Under the pretext of protecting minors, the bill takes another step forward in transforming social media into mechanisms for surveillance and user control. It paves the way for the systematic recording of private communications, without the need for prior judicial authorization.
If the bill is passed, it would set an important legal precedent: the State would gain the right to access people's private messages, including those circulated encrypted. Secure communication systems will have disappeared from the internet because the axiom always holds true: making private content available to the State means making it accessible to anyone.
Germany Legalizes Digital Spying
Privacy protection has become a thing of the past, and so has the role of judges. Germany is preparing a 170-page bill to "modernize the Federal Police Act."
The goal is to equip law enforcement agencies with cutting-edge technologies, such as the ability to penetrate personal devices preemptively and without the need for judicial authorization.
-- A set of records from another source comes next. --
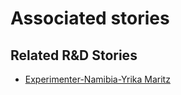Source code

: # Associated stories

<!-- !!DO NOT REMOVE!! start autogenerated hyperlinks -->
## Related R&D Stories
- [Experimenter-Namibia-Yrika Maritz](/stories/?doc=Experimenters_NAM)
<!-- !!DO NOT REMOVE!! end autogenerated hyperlinks -->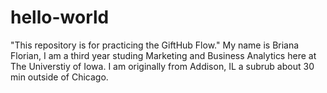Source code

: # hello-world
"This repository is for practicing the GiftHub Flow."
My name is Briana Florian, I am a third year studing Marketing and Business Analytics here at The Universtiy of Iowa. I am originally from Addison, IL a subrub about 30 min outside of Chicago. 
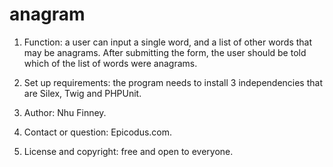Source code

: # anagram

1. Function: a user can input a single word, and a list of other words that may be anagrams. After submitting the form, the user should be told which of the list of words were anagrams.

2. Set up requirements: the program needs to install 3 independencies that are Silex, Twig and PHPUnit.

3. Author: Nhu Finney.

4. Contact or question: Epicodus.com.

5. License and copyright: free and open to everyone.

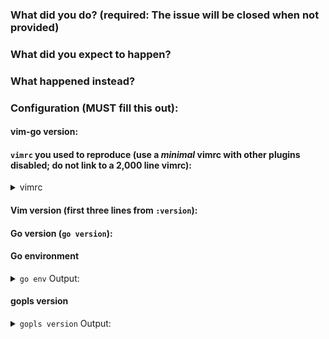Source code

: ### What did you do? (required: The issue will be **closed** when not provided)

<!--
If possible, please provide clear steps for reproducing the problem.
-->

### What did you expect to happen?

### What happened instead?

### Configuration (**MUST** fill this out):

#### vim-go version:

####  `vimrc` you used to reproduce (use a *minimal* vimrc with other plugins disabled; do not link to a 2,000 line vimrc):
<details><summary>vimrc</summary><br><pre>

</pre></details>

#### Vim version (first three lines from `:version`):
<!-- :version -->

#### Go version (`go version`):
<!-- go version -->

#### Go environment
<details><summary><code>go env</code> Output:</summary><br><pre>
<!-- go env -->

</pre></details>

#### gopls version
<details><summary><code>gopls version</code> Output:</summary><br><pre>
<!-- gopls version -->

</pre></details>
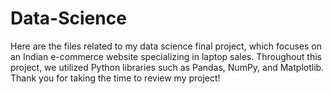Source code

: # Data-Science
Here are the files related to my data science final project, which focuses on an Indian e-commerce website specializing in laptop sales. Throughout this project, we utilized Python libraries such as Pandas, NumPy, and Matplotlib. Thank you for taking the time to review my project!
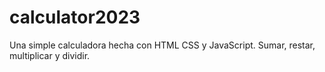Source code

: # calculator2023
Una simple calculadora hecha con HTML CSS y JavaScript.
Sumar, restar, multiplicar y dividir.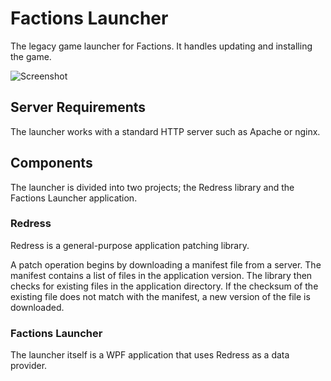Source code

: # Factions Launcher

The legacy game launcher for Factions. It handles updating and installing the game.

![Screenshot](http://i.minus.com/ibjlQAYQQ1C67v.PNG)

## Server Requirements

The launcher works with a standard HTTP server such as Apache or nginx.

## Components

The launcher is divided into two projects; the Redress library and the Factions Launcher application.

### Redress

Redress is a general-purpose application patching library.

A patch operation begins by downloading a manifest file from a server. The manifest contains a list of files in the application version. The library then checks for existing files in the application directory. If the checksum of the existing file does not match with the manifest, a new version of the file is downloaded.

### Factions Launcher

The launcher itself is a WPF application that uses Redress as a data provider.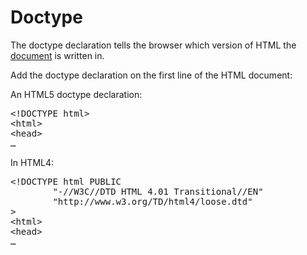 # Doctype

The doctype declaration tells the browser which version of HTML the [document](#HTML/document) is written in.

Add the doctype declaration on the first line of the HTML document:

An HTML5 doctype declaration:

<pre>
<span class="highlight">&lt;!DOCTYPE html&gt;</span>
&lt;html&gt;
&lt;head&gt;
&#8230;
</pre>

In HTML4:

<pre>
<span class="highlight">&lt;!DOCTYPE html PUBLIC
&#9;"-//W3C//DTD HTML 4.01 Transitional//EN"
&#9;"http://www.w3.org/TD/html4/loose.dtd"
&gt;</span>
&lt;html&gt;
&lt;head&gt;
&#8230;
</pre>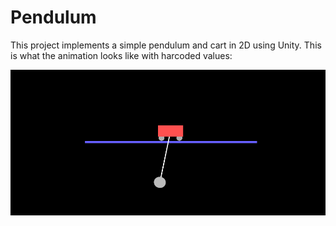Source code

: # Pendulum
This project implements a simple pendulum and cart in 2D using Unity. 
This is what the animation looks like with harcoded values:

![](project-soen385.gif)
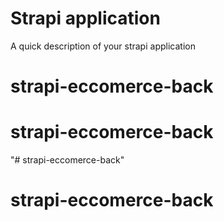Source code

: # Strapi application

A quick description of your strapi application
# strapi-eccomerce-back
# strapi-eccomerce-back
"# strapi-eccomerce-back" 
# strapi-eccomerce-back
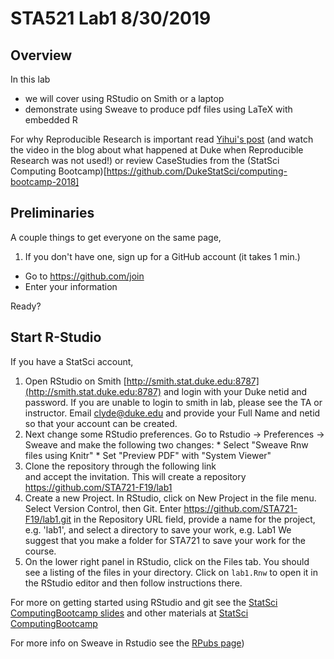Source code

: # STA521 Lab1  8/30/2019

## Overview
 
In this lab 

* we will cover using RStudio on Smith or a laptop
* demonstrate using Sweave to produce pdf files using LaTeX with embedded R 


For why Reproducible Research is important read [Yihui's post](https://yihui.name/en/2012/06/enjoyable-reproducible-research/)  (and watch the video in the blog about what happened at Duke when Reproducible Research was not used!) or review CaseStudies from the 
(StatSci Computing Bootcamp)[https://github.com/DukeStatSci/computing-bootcamp-2018]

## Preliminaries

A couple things to get everyone on the same page,

1. If you don't have one, sign up for a GitHub account (it takes 1 min.)

  * Go to https://github.com/join
  * Enter your information
  

Ready?


## Start R-Studio

If you have a StatSci account,   
   1) Open RStudio on Smith  [http://smith.stat.duke.edu:8787](http://smith.stat.duke.edu:8787) and login with your Duke netid and password.   If you are unable to login to smith in lab, please see the TA or instructor.  Email clyde@duke.edu and provide your Full Name and netid so that your account can be created.
   2) Next change some RStudio preferences. Go to Rstudio -> Preferences -> Sweave and make the following two changes:
    * Select "Sweave Rnw files using Knitr"
    * Set "Preview PDF" with "System Viewer"
   3) Clone the repository through the following link  
   and accept the invitation.  This will create a repository  https://github.com/STA721-F19/lab1
   4) Create a new Project.  In RStudio, click on New Project in the file menu.  Select Version Control, then Git. Enter https://github.com/STA721-F19/lab1.git  in the  Repository URL field, provide a name for the project, e.g. 'lab1', and select a directory to save your work, e.g. Lab1    We suggest that you make a folder for STA721 to save your work for the course.
  5) On the lower right panel in RStudio, click on the Files tab. You should see a listing of the files in your directory. Click on `lab1.Rnw` to open it in the RStudio editor and then follow instructions there.  
   
  


  For more on getting started using RStudio and git see the [StatSci ComputingBootcamp slides](https://github.com/DukeStatSci/ComputingBootcamp2018/blob/master/slides/computing_bootcamp_2018.Rmd) and other materials at  [StatSci ComputingBootcamp](https://github.com/DukeStatSci/ComputingBootcamp2018/)
  
For more info on Sweave in Rstudio see the [RPubs page](https://rpubs.com/YaRrr/SweaveIntro))
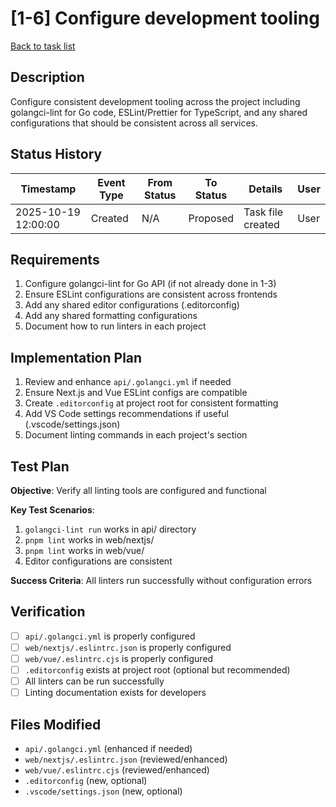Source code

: # [1-6] Configure development tooling

[Back to task list](./tasks.md)

## Description

Configure consistent development tooling across the project including golangci-lint for Go code, ESLint/Prettier for TypeScript, and any shared configurations that should be consistent across all services.

## Status History

| Timestamp | Event Type | From Status | To Status | Details | User |
|-----------|------------|-------------|-----------|---------|------|
| 2025-10-19 12:00:00 | Created | N/A | Proposed | Task file created | User |

## Requirements

1. Configure golangci-lint for Go API (if not already done in 1-3)
2. Ensure ESLint configurations are consistent across frontends
3. Add any shared editor configurations (.editorconfig)
4. Add any shared formatting configurations
5. Document how to run linters in each project

## Implementation Plan

1. Review and enhance `api/.golangci.yml` if needed
2. Ensure Next.js and Vue ESLint configs are compatible
3. Create `.editorconfig` at project root for consistent formatting
4. Add VS Code settings recommendations if useful (.vscode/settings.json)
5. Document linting commands in each project's section

## Test Plan

**Objective**: Verify all linting tools are configured and functional

**Key Test Scenarios**:
1. `golangci-lint run` works in api/ directory
2. `pnpm lint` works in web/nextjs/
3. `pnpm lint` works in web/vue/
4. Editor configurations are consistent

**Success Criteria**: All linters run successfully without configuration errors

## Verification

- [ ] `api/.golangci.yml` is properly configured
- [ ] `web/nextjs/.eslintrc.json` is properly configured
- [ ] `web/vue/.eslintrc.cjs` is properly configured
- [ ] `.editorconfig` exists at project root (optional but recommended)
- [ ] All linters can be run successfully
- [ ] Linting documentation exists for developers

## Files Modified

- `api/.golangci.yml` (enhanced if needed)
- `web/nextjs/.eslintrc.json` (reviewed/enhanced)
- `web/vue/.eslintrc.cjs` (reviewed/enhanced)
- `.editorconfig` (new, optional)
- `.vscode/settings.json` (new, optional)

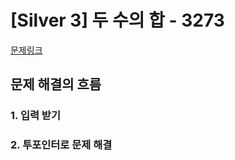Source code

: # [Silver 3] 두 수의 합 - 3273

[문제링크](https://www.acmicpc.net/problem/3273)

## 문제 해결의 흐름
### 1. 입력 받기

### 2. 투포인터로 문제 해결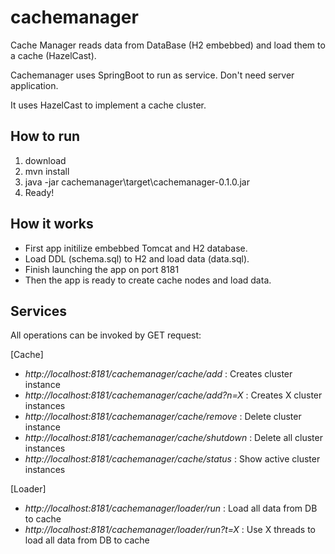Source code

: # cachemanager

Cache Manager reads data from DataBase (H2 embebbed) and load them to a cache (HazelCast).

Cachemanager uses SpringBoot to run as service. Don't need server application.

It uses HazelCast to implement a cache cluster.


## How to run

1. download
2. mvn install
3. java -jar cachemanager\target\cachemanager-0.1.0.jar
4. Ready!
 
## How it works
* First app initilize embebbed Tomcat and H2 database. 
* Load DDL (schema.sql) to H2 and load data (data.sql).
* Finish launching the app on port 8181
* Then the app is ready to create cache nodes and load data.


## Services

All operations can be invoked by GET request:

[Cache]
* *http://localhost:8181/cachemanager/cache/add* : Creates cluster instance
* *http://localhost:8181/cachemanager/cache/add?n=X* : Creates X cluster instances
* *http://localhost:8181/cachemanager/cache/remove* : Delete cluster instance
* *http://localhost:8181/cachemanager/cache/shutdown* : Delete all cluster instances
* *http://localhost:8181/cachemanager/cache/status* : Show active cluster instances

[Loader]
* *http://localhost:8181/cachemanager/loader/run* : Load all data from DB to cache
* *http://localhost:8181/cachemanager/loader/run?t=X* : Use X threads to load all data from DB to cache 
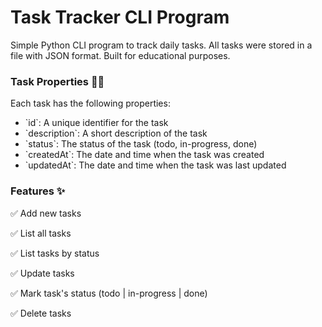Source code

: <h1>Task Tracker CLI Program</h1>
<p>Simple Python CLI program to track daily tasks. All tasks were stored in a file with JSON format. Built for educational purposes.</p>

<h3>Task Properties 👨‍💻</h3>
<p>Each task has the following properties:</p>
<ul>
  <li>`id`: A unique identifier for the task</li>
  <li>`description`: A short description of the task</li>
  <li>`status`: The status of the task (todo, in-progress, done)</li>
  <li>`createdAt`: The date and time when the task was created</li>
  <li>`updatedAt`: The date and time when the task was last updated</li>
</ul>


<h3>Features ✨</h3>
<p>✅ Add new tasks</p>
<p>✅ List all tasks</p>
<p>✅ List tasks by status</p>
<p>✅ Update tasks</p>
<p>✅ Mark task's status (todo | in-progress | done)</p>
<p>✅ Delete tasks</p>
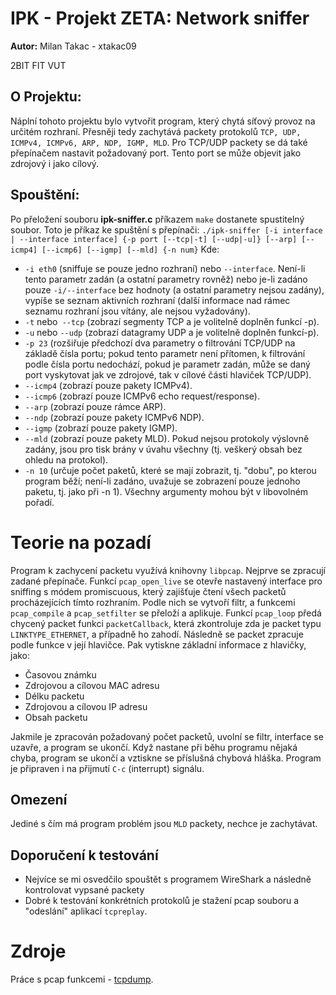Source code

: IPK - Projekt ZETA: Network sniffer
===
**Autor:** Milan Takac - xtakac09

2BIT FIT VUT 

O Projektu:
---
Náplní tohoto projektu bylo vytvořit program, který chytá síťový provoz na určitém rozhraní.
Přesněji tedy zachytává packety protokolů `TCP, UDP, ICMPv4, ICMPv6, ARP, NDP, IGMP, MLD`.
Pro TCP/UDP packety se dá také přepínačem nastavit požadovaný port. Tento port se může objevit jako
zdrojový i jako cílový.

Spouštění:
---
Po přeložení souboru **ipk-sniffer.c** příkazem `make` dostanete spustitelný soubor.
Toto je příkaz ke spuštění s přepínači:
`./ipk-sniffer [-i interface | --interface interface] {-p port [--tcp|-t] [--udp|-u]} [--arp] [--icmp4] [--icmp6] [--igmp] [--mld] {-n num}`
Kde:
* `-i eth0` (sniffuje se pouze jedno rozhraní) nebo `--interface`. Není-li tento parametr zadán (a ostatní parametry rovněž) nebo je-li zadáno pouze `-i/--interface` bez hodnoty (a ostatní parametry nejsou zadány), vypíše se seznam aktivních rozhraní (další informace nad rámec seznamu rozhraní jsou vítány, ale nejsou vyžadovány).
* `-t` nebo` --tcp` (zobrazí segmenty TCP a je volitelně doplněn funkcí -p).
* `-u` nebo `--udp` (zobrazí datagramy UDP a je volitelně doplněn funkcí-p).
* `-p 23` (rozšiřuje předchozí dva parametry o filtrování TCP/UDP na základě čísla portu; pokud tento parametr není přítomen, k filtrování podle čísla portu nedochází, pokud je parametr zadán, může se daný port vyskytovat jak ve zdrojové, tak v cílové části hlaviček TCP/UDP).
* `--icmp4` (zobrazí pouze pakety ICMPv4).
* `--icmp6` (zobrazí pouze ICMPv6 echo request/response).
* `--arp` (zobrazí pouze rámce ARP).
* `--ndp` (zobrazí pouze pakety ICMPv6 NDP).
* `--igmp` (zobrazí pouze pakety IGMP).
* `--mld` (zobrazí pouze pakety MLD).
Pokud nejsou protokoly výslovně zadány, jsou pro tisk brány v úvahu všechny (tj. veškerý obsah bez ohledu na protokol).
* `-n 10` (určuje počet paketů, které se mají zobrazit, tj. "dobu", po kterou program běží; není-li zadáno, uvažuje se zobrazení pouze jednoho paketu, tj. jako při -n 1).
Všechny argumenty mohou být v libovolném pořadí.

**Teorie na pozadí**
===
Program k zachycení packetu využívá knihovny `libpcap`.
Nejprve se zpracují zadané přepínače. 
Funkcí `pcap_open_live` se otevře nastavený interface pro sniffing s módem promiscuous, který zajišťuje čtení všech packetů procházejících tímto rozhraním.
Podle nich se vytvoří filtr, a funkcemi `pcap_compile` a `pcap_setfilter` se přeloží a aplikuje.
Funkcí `pcap_loop` předá chycený packet funkci `packetCallback`, která zkontroluje zda je packet typu `LINKTYPE_ETHERNET`, a případně ho zahodí.
Následně se packet zpracuje podle funkce v její hlavičce. Pak vytiskne základní informace z hlavičky, jako:
* Časovou známku
* Zdrojovou a cílovou MAC adresu 
* Délku packetu
* Zdrojovou a cílovou IP adresu
* Obsah packetu

Jakmile je zpracován požadovaný počet packetů, uvolní se filtr, interface se uzavře, a program se ukončí.
Když nastane při běhu programu nějaká chyba, program se ukončí a vztiskne se příslušná chybová hláška.
Program je připraven i na přijmutí `C-c` (interrupt) signálu.

**Omezení**
---
Jediné s čím má program problém jsou `MLD` packety, nechce je zachytávat.

**Doporučení k testování**
---
* Nejvíce se mi osvedčilo spouštět s programem WireShark a následně kontrolovat vypsané packety
* Dobré k testování konkrétních protokolů je stažení pcap souboru a "odeslání" aplikací `tcpreplay`.

**Zdroje**
===
Práce s pcap funkcemi - [tcpdump](https://www.tcpdump.org).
Police can install all kinds of "Trojan horses" on cell phones and computers to monitor individuals. It also authorizes the systematic collection of passenger data on all flights entering and leaving the Schengen area.
Until now, the creation of databases on individuals had to be validated by independent authorities. This is no longer necessary, which expands the police's powers to gather and centralize information on individual individuals.
The bill institutionalizes preventive surveillance, even without the slightest legitimate suspicion. It's no longer about pursuing criminal conduct, but rather anticipating the possibility of suspicious behavior, even if it entails violating citizens' privacy.
The list of technologies envisaged in the bill is worrying: drones, cell phone sensors (IMSI catchers), anti-drone systems, license plate recognition, expanded DNA collection, video surveillance cameras, covert operations... A whole arsenal that will turn the police into a central player in widespread digital control.
The bill was presented in the middle of summer, leaving open the possibility of debate for just two weeks, because the government doesn't want to draw Germans' attention to the design of the police force of the future.